- LISTED RECORDS

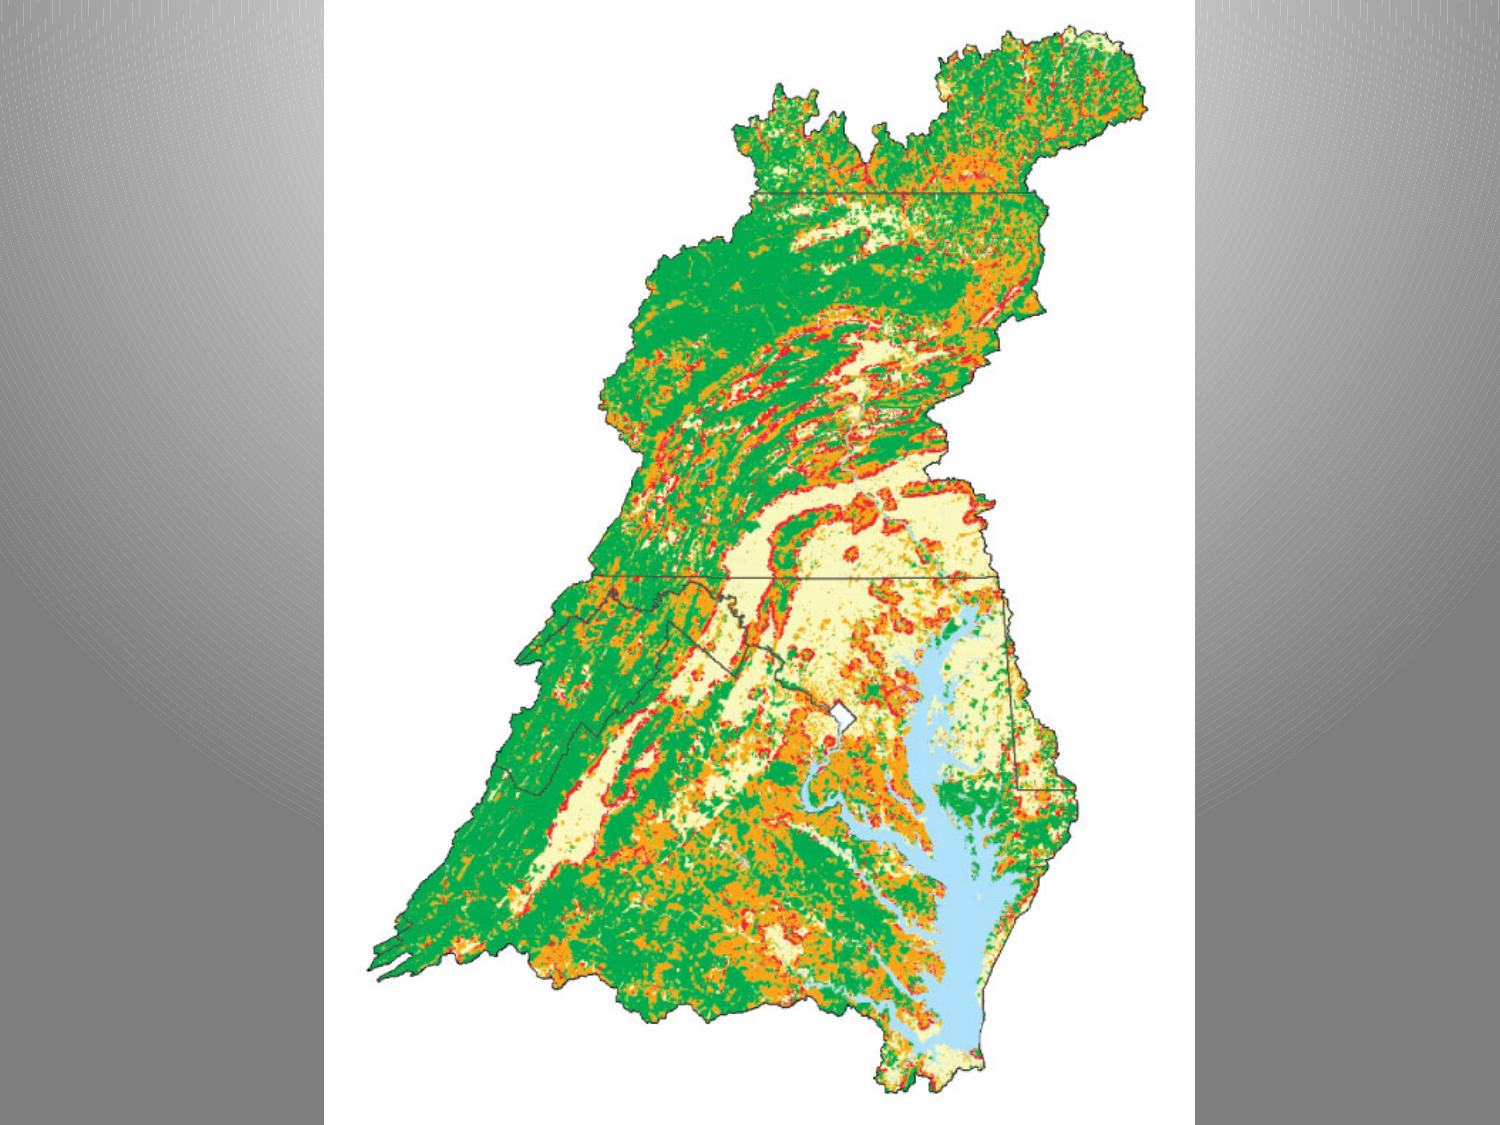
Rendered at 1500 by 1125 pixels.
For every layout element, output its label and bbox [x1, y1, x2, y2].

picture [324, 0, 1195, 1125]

* * *

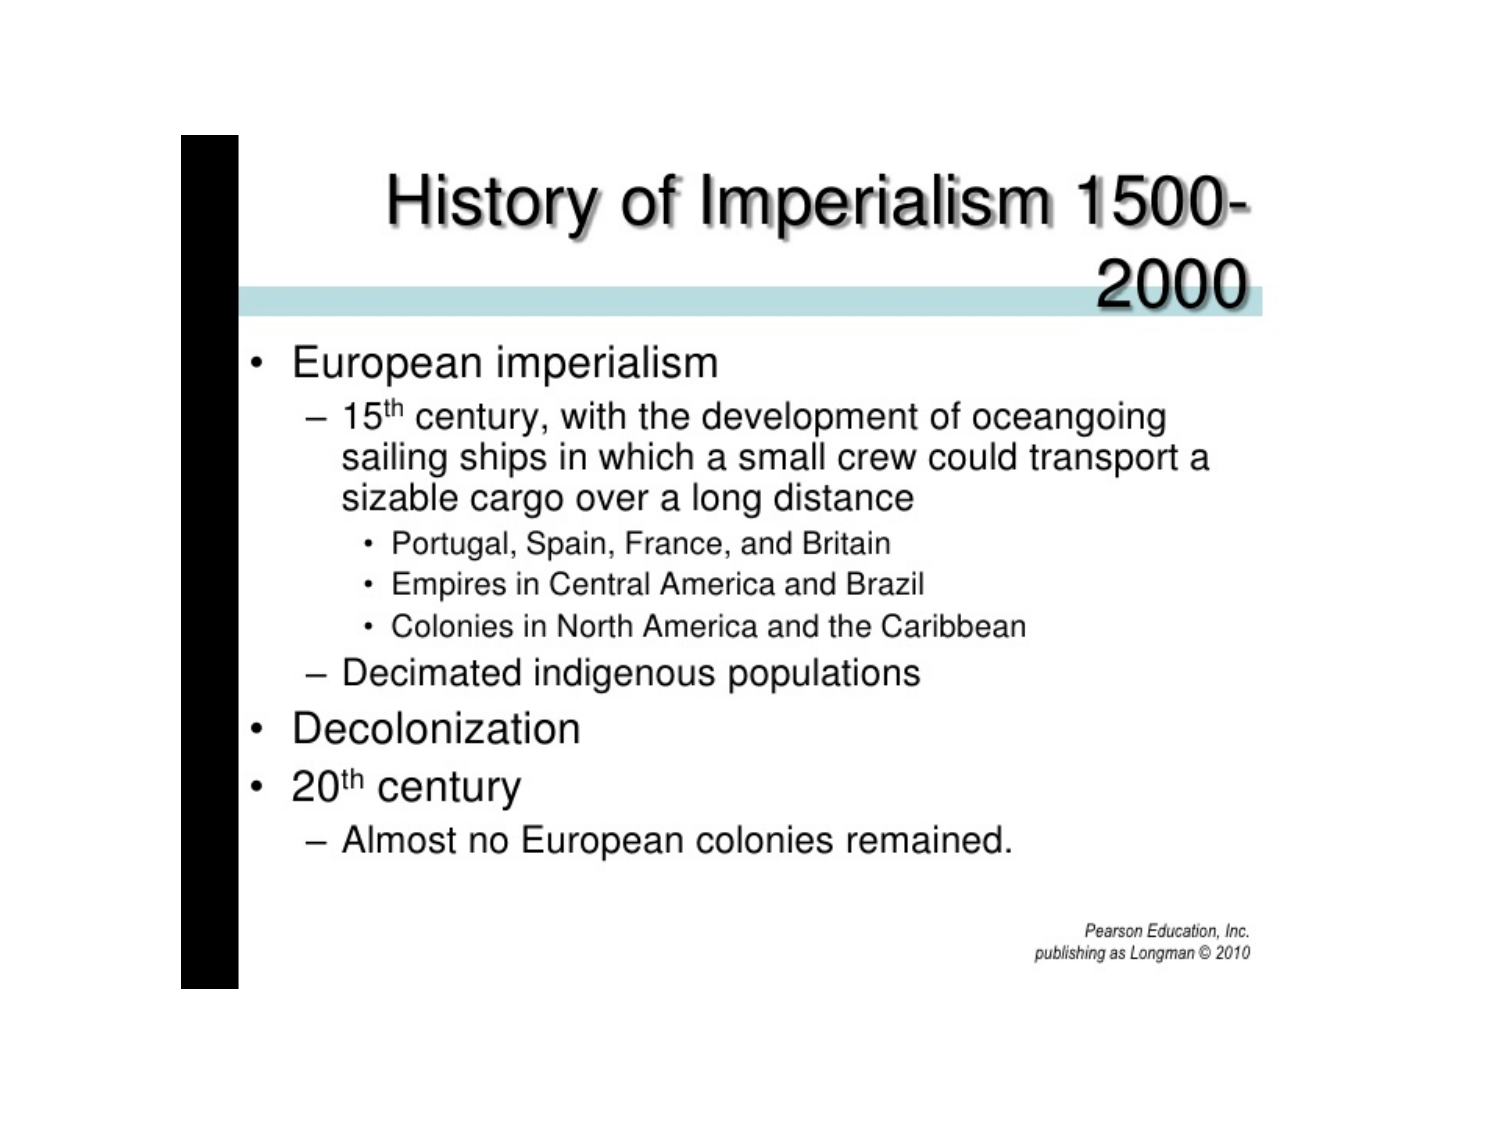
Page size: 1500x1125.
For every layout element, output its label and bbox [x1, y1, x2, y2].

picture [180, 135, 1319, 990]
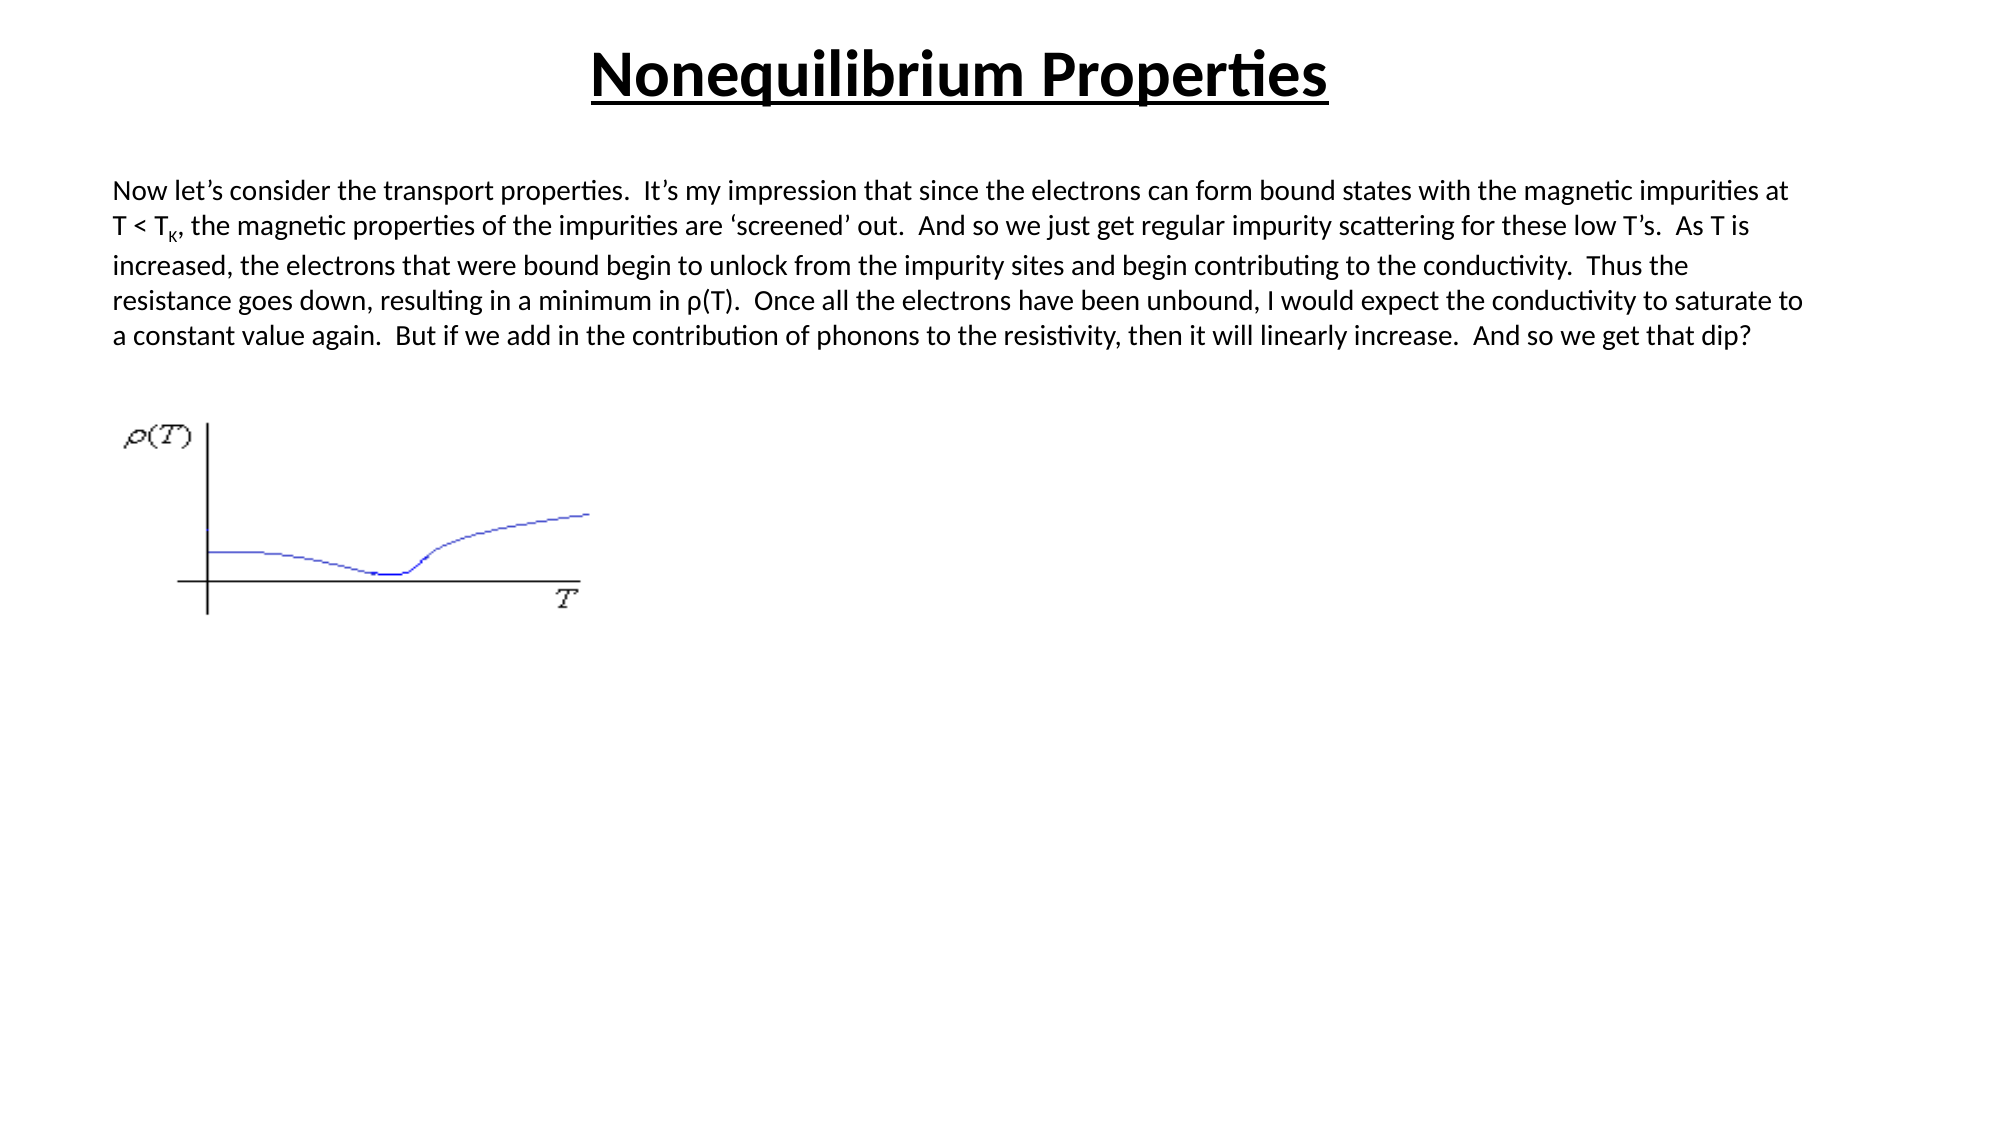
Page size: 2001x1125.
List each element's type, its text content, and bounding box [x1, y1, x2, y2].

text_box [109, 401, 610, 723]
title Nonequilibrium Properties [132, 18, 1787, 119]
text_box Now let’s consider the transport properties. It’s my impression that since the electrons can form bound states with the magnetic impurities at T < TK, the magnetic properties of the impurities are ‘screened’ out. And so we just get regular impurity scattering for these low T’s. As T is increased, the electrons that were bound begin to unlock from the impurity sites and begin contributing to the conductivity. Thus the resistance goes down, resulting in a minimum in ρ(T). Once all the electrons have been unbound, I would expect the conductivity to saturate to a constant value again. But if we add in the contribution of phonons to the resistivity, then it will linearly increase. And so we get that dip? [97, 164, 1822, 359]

==

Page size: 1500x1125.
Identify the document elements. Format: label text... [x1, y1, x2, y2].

- WHAT YOU WILL DO
Whatever else the listing above holds, retype exactly only the lines from the one containing "Page size: 2001x1125." to the one containing "List each element's", both ends kept.

- REPLY TO THE TASK
Page size: 2001x1125.
List each element's type, its text content, and bounding box [x1, y1, x2, y2].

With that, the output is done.